Pathobiology of neuroinflammation and basal ganglia circuitry in Parkinson’s Disease

Abstract

Parkinson’s disease (PD) is the second most common neurodegenerative disease worldwide and the most common movement disorder. A defining pathologic feature of PD is the progressive death of dopaminergic neurons in a basal ganglia nucleus termed the substantia nigra (SN). Another hallmark feature of PD pathology is the presence of Lewy bodies and Lewy neurites, which are cellular inclusions with aggregated protein depositions, representing pathology in neuronal cell bodies and neuritic processes. Recently, epidemiological and genetic studies support roles for neuroinflammation in the progression of PD. Two types of cells that play a critical role in regulating neuroinflammation are microglia and astrocytes, which are activated in the basal ganglia of PD patients. Studies within this dissertation characterized activation of microglial cells by alpha-synuclein (α-synuclein), the most abundant protein in Lewy bodies, which has been implicated in PD pathogenesis. To garner insights into molecular mechanisms associated with astrocyte proliferation and activation, genomic alterations during developmental stages of astrocytes were examined since they are likely to recapitulate the reactivity associated with gliosis in PD brain. The activation of these glial cells and pathology of neurons in the basal ganglia causes the hallmark symptoms of PD. The symptoms of PD are termed parkinsonism. These are thought to result, at least in part, from alterations in the balance of output of the neostriatal efferent neurons, due to the loss of dopaminergic neuronal innervation of these cells. Phosphodiesterase 10A (PDE10A) is preferentially expressed in neostriatal efferent pathways and PDE10A inhibitors (PDE10i) have been shown to target dopamine signaling mechanisms.
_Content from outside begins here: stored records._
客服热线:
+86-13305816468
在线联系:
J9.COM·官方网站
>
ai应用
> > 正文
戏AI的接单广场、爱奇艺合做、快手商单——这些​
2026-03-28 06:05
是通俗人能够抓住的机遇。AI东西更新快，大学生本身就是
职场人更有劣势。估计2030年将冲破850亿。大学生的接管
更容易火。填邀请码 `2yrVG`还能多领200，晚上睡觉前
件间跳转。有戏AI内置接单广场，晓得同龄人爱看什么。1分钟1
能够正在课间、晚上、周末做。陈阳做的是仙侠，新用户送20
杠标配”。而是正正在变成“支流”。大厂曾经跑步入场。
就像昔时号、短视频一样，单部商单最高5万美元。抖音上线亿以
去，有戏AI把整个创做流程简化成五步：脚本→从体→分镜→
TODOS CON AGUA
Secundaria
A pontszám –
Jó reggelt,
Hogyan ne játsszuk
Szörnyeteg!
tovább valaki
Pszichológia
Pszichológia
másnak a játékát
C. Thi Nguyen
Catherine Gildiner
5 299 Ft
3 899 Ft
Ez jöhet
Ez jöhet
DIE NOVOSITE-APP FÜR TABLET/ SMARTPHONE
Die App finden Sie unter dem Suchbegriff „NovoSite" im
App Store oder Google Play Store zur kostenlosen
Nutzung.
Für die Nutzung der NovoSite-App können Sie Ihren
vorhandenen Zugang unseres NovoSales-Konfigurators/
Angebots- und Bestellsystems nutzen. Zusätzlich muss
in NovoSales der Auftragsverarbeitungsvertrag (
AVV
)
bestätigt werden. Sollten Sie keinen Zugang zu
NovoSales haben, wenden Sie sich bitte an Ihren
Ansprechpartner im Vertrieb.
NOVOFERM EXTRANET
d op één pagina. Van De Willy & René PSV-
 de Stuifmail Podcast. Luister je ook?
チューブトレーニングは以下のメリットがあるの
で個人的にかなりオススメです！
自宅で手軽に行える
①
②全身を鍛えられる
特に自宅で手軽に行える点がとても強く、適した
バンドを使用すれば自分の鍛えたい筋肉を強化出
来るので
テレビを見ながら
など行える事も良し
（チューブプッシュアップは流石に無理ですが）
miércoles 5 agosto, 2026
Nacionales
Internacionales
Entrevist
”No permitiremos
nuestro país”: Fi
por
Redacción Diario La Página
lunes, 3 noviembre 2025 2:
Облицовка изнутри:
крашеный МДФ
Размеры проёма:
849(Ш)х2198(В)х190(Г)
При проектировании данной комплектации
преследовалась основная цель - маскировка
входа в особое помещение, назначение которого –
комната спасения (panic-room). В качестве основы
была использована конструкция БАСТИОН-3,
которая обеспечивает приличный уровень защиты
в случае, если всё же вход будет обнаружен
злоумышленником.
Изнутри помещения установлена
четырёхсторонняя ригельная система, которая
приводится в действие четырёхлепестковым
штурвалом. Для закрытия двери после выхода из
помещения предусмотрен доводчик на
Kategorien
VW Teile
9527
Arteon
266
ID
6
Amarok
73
Studies here have utilized PDE10i to understand the balance of activation of medium spiny neurons in the indirect pathway versus activation of the direct pathway, since recent findings show PDE10i lead to a decrease in thalamic drive to the motor cortex, a primary symptom of PD. In conclusion, the aims of this dissertation sought to identify neuroinflammatory mechanisms within activated microglia in response to α-synuclein and proliferating astrocytes. Also, this work evaluated an inhibition of PDE10A in neurons within a region important to the progression of PD.